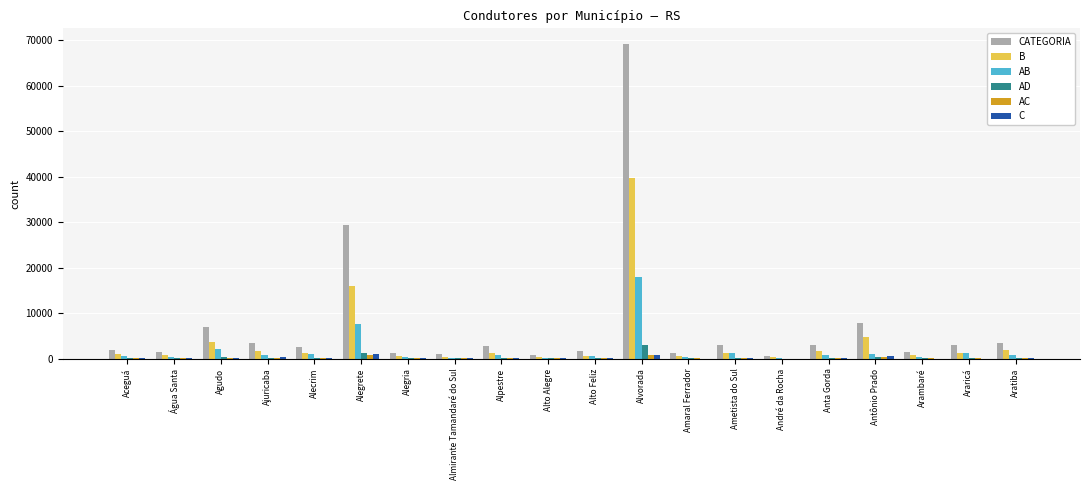

How many groups of bars are there?

20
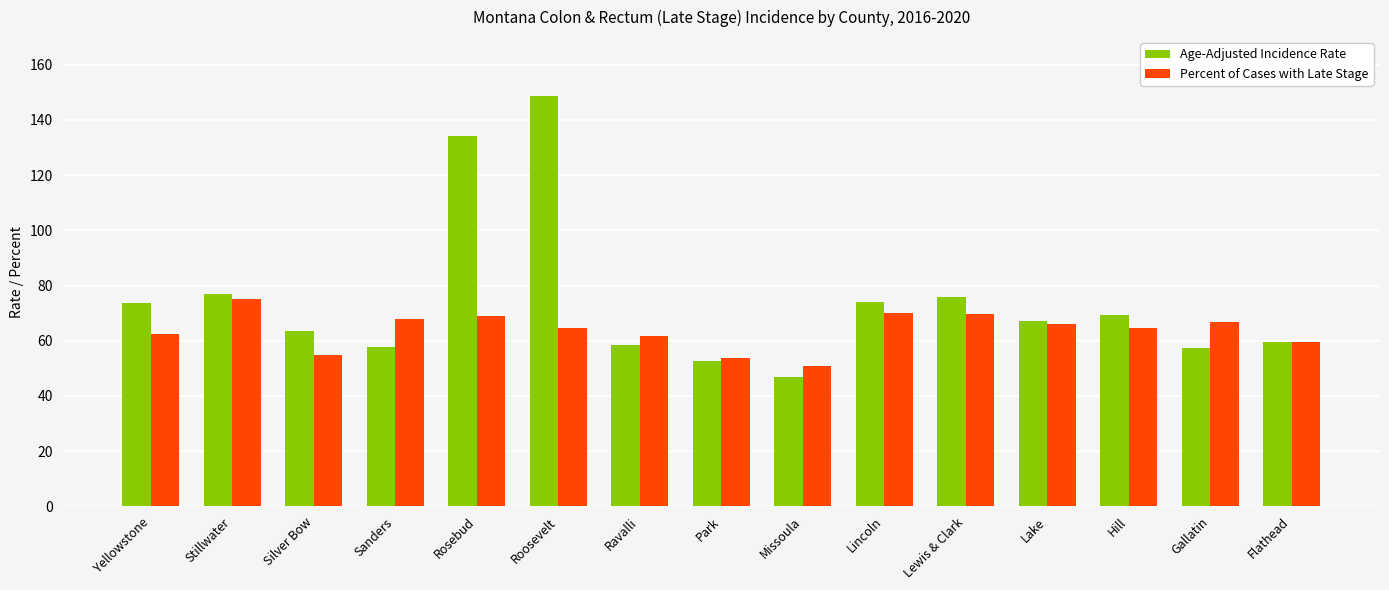

What is the difference between the highest and lowest values at Hill?

4.8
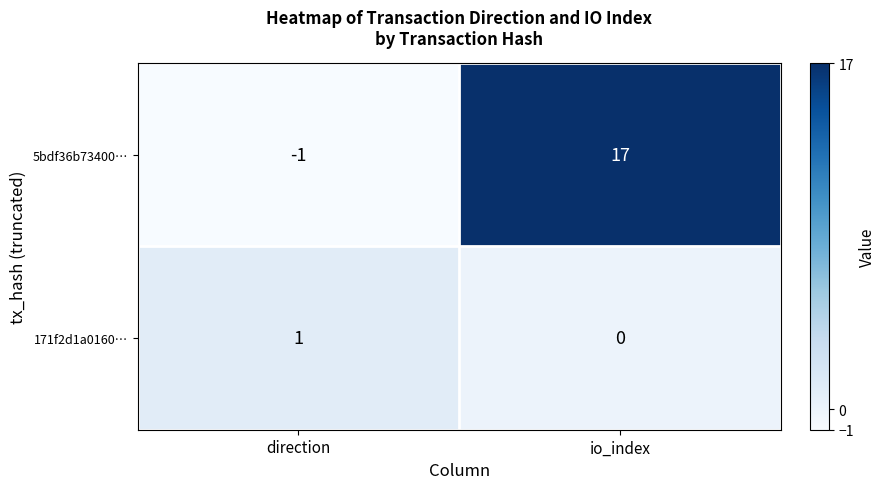

Rank the series by their maximum value, from highest to lowest.

5bdf36b73400…, 171f2d1a0160…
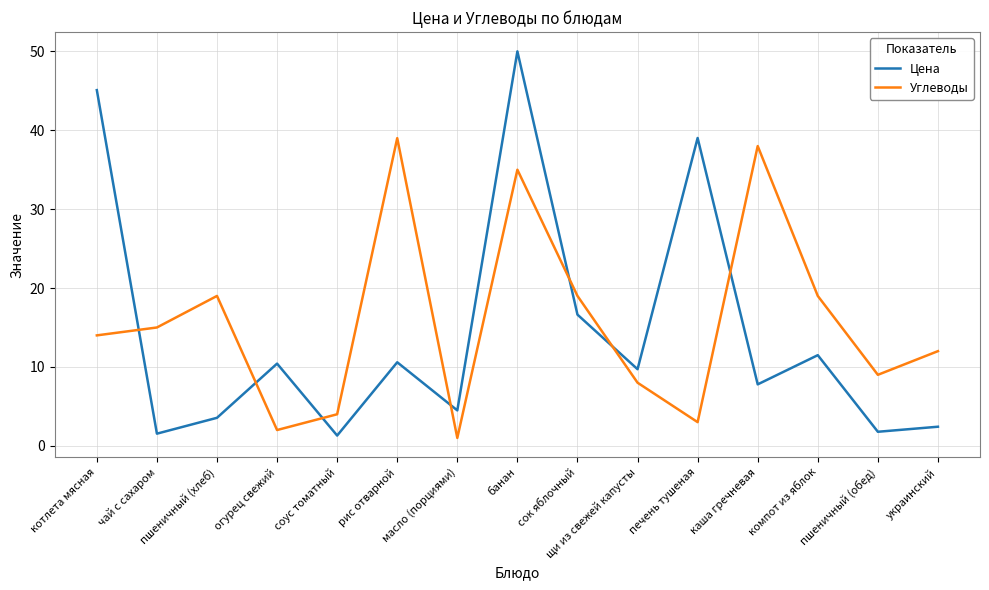

How many values in the Цена series are below 9?

7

------------

◆ **Task to complete**
Reproduce the listing above line for line with no changes, leaving out the pictures.

◆ **Exercise solution**
How many groups of bars are there?

20

What is the difference between the highest and lowest values at Hill?

4.8

Rank the series by their maximum value, from highest to lowest.

5bdf36b73400…, 171f2d1a0160…

How many values in the Цена series are below 9?

7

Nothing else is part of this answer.